The solution code looks something like:
tokens = ('PLUS', 'MINUS', 'TIMES', 'DIVIDE',
'IDENT', 'STRING', 'NUMBER')
t_PLUS = "+"
t_MINUS = '-'
and so on, down to:
t_NUMBER = ###code goes here
I'm not sure how to put multi-line processes into t_NUMBER
I'm not sure what you mean and why you need regex, but maybe this helps
In [1]: ins = '12_34 5_6_8_2 4_____3 1234'
In [2]: for x in ins.split(): print x.replace('_', '')
1234
5682
43
1234
EDIT in response to the edited question:
I'm still not quite sure what you're doing with tokens there, but I'd do something like (at least it makes sense to me:
input_str = "12_34 + 'Iamastring#' I_am_an_Ident"
tokens = ('NUMBER', 'SIGN', 'STRING', 'IDENT')
data = dict(zip(tokens, input_str.split()))
This would give you
{'IDENT': 'I_am_an_Ident',
'NUMBER': '12_34',
'SIGN': '+',
'STRING': "'Iamastring#'"}
Then you could do
data['NUMBER'] = int(data['NUMBER'].replace('_', ''))

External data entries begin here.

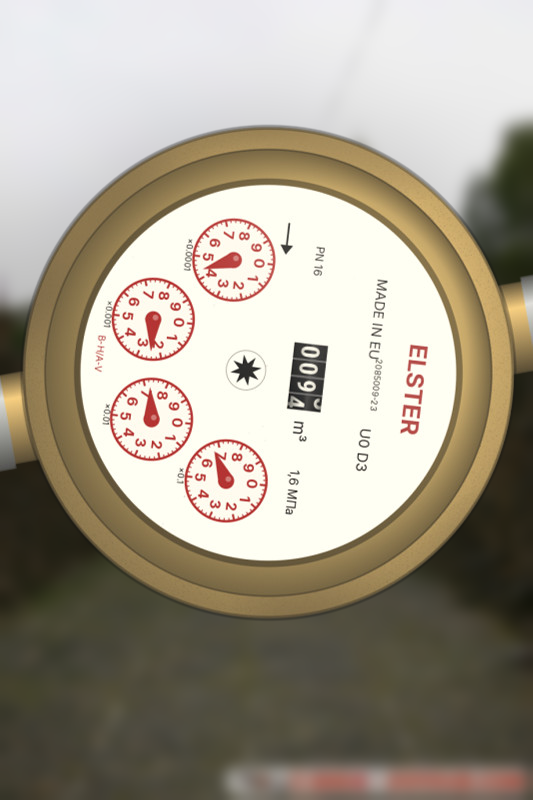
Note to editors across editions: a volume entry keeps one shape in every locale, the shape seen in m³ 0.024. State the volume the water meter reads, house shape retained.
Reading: m³ 93.6724
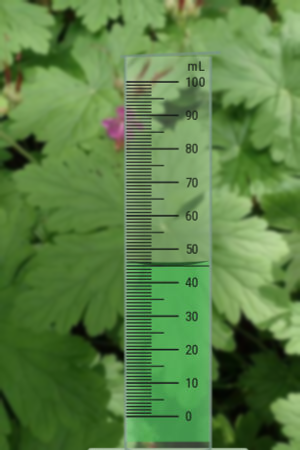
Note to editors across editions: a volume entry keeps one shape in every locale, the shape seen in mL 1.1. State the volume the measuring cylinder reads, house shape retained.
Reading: mL 45
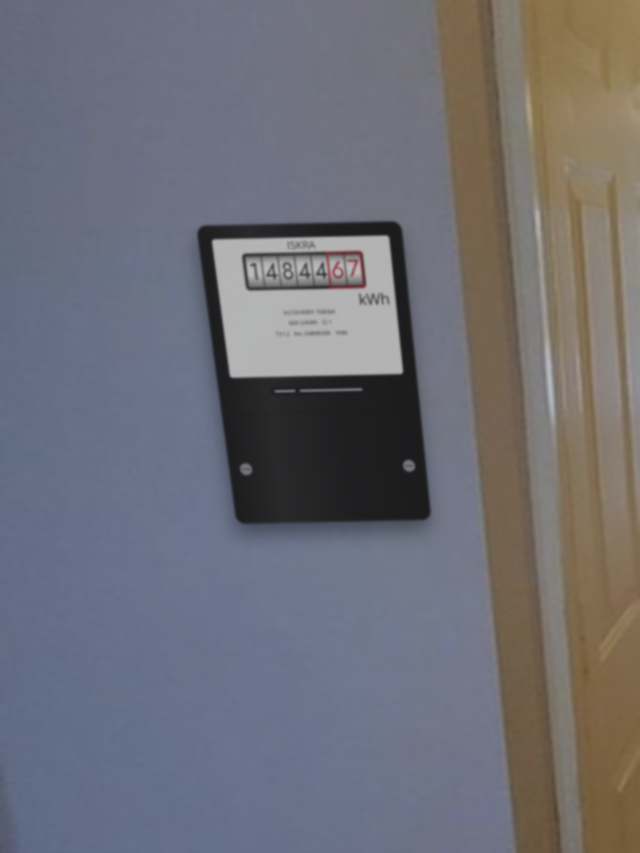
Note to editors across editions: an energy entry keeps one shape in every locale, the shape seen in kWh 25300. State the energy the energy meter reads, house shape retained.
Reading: kWh 14844.67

and anything else you like.
P.S. Sorry if it doesn't help, but I really don't see the point of having tokens = ('PLUS', 'MINUS', 'TIMES', 'DIVIDE', 'IDENT', 'STRING', 'NUMBER'), etc.

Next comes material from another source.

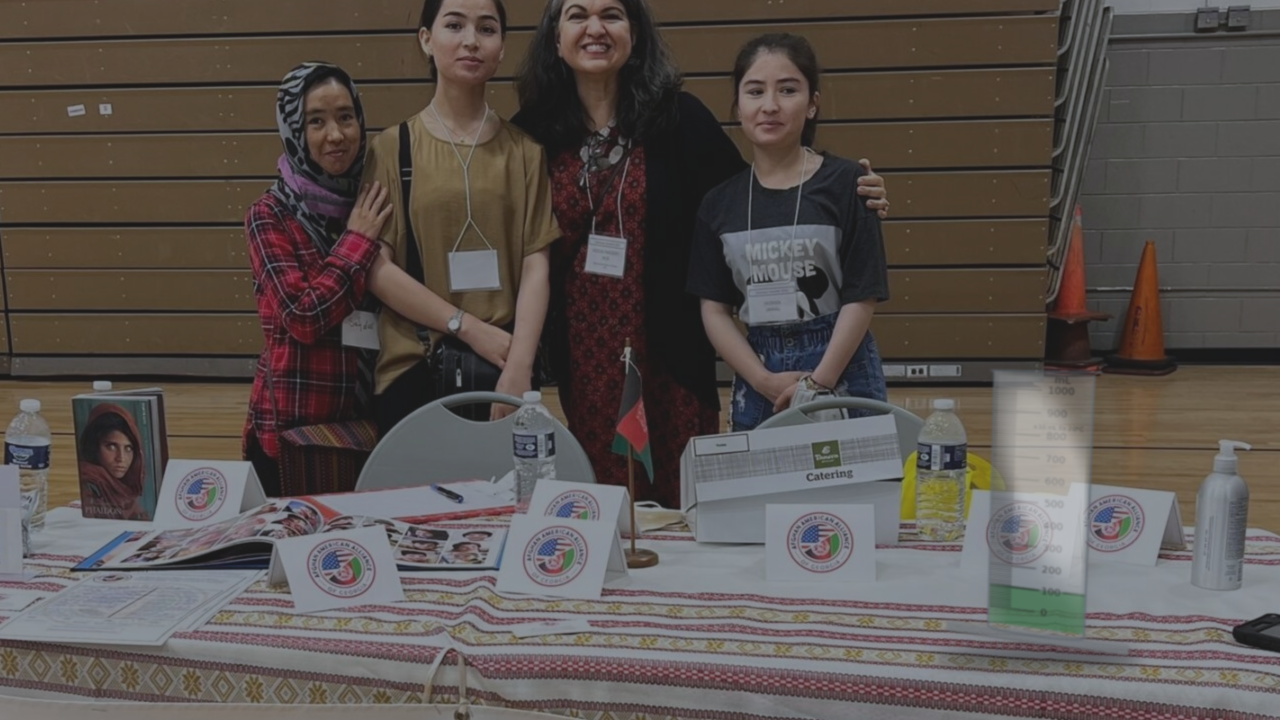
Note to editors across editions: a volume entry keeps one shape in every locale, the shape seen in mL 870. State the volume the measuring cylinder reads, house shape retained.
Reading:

a='12_34 5_6_8_2 4___3 1234'
>>> a.replace('_','').replace(' ',', ')
'1234, 5682, 43, 1234'
>>>
The phrasing of your question is a little bit unclear. If you don't care about input validation, the following should work:
input = '12_34 5_6_8_2 4_____3 1234'
re.sub('\s+', ', ', input.replace('_', ''))
If you need to actually strip out all characters which are not either digits or whitespace and add commas between the numbers, then:
re.sub('\s+', ', ', re.sub('[^\d\s]', '', input))
...should accomplish the task. Of course, it would probably be more efficient to write a function that only has to walk through the string once rather than using multiple re.sub() calls.
You seem to be doing something like:
>>> data = '12_34 5_6_8_2 4_____3 1234'
>>> pattern = '[0-9]+[0-9_]*'
>>> re.findall(pattern, data)
['12_34', '5_6_8_2', '4_____3', '1234']
re.findall(pattern.replace('_', ''), data)
['12', '34', '5', '6', '8', '2', '4', '3', '1234']
The issue is that pattern.replace isn't a signal to re to remove the _s from the matches, it changes your regex to: '[0-9]+[0-9]*'. What you want to do is to do replace on the results, rather than the pattern - eg,
>>> [match.replace('_', '') for match in re.findall(pattern, data)]
['1234', '5682', '43', '1234']
Also note that your regex can be simplified slightly; I will leave out the details of how since this is homework.
Well, if you really have to use re and only re, you could do this:
import re
def replacement(match):
separator_dict = {
'_': '',
' ': ',',
}
for sep, repl in separator_dict.items():
if all( (char == sep for char in match.group(2)) ):
return match.group(1) + repl + match.group(3)
def rec_sub(s):
"""
Recursive so it works with any number of numbers separated by underscores.
"""
new_s = re.sub('(\d+)([_ ]+)(\d+)', replacement, s)
if new_s == s:
return new_s
else:
return rec_sub(new_s)
But that epitomizes the concept of overkill.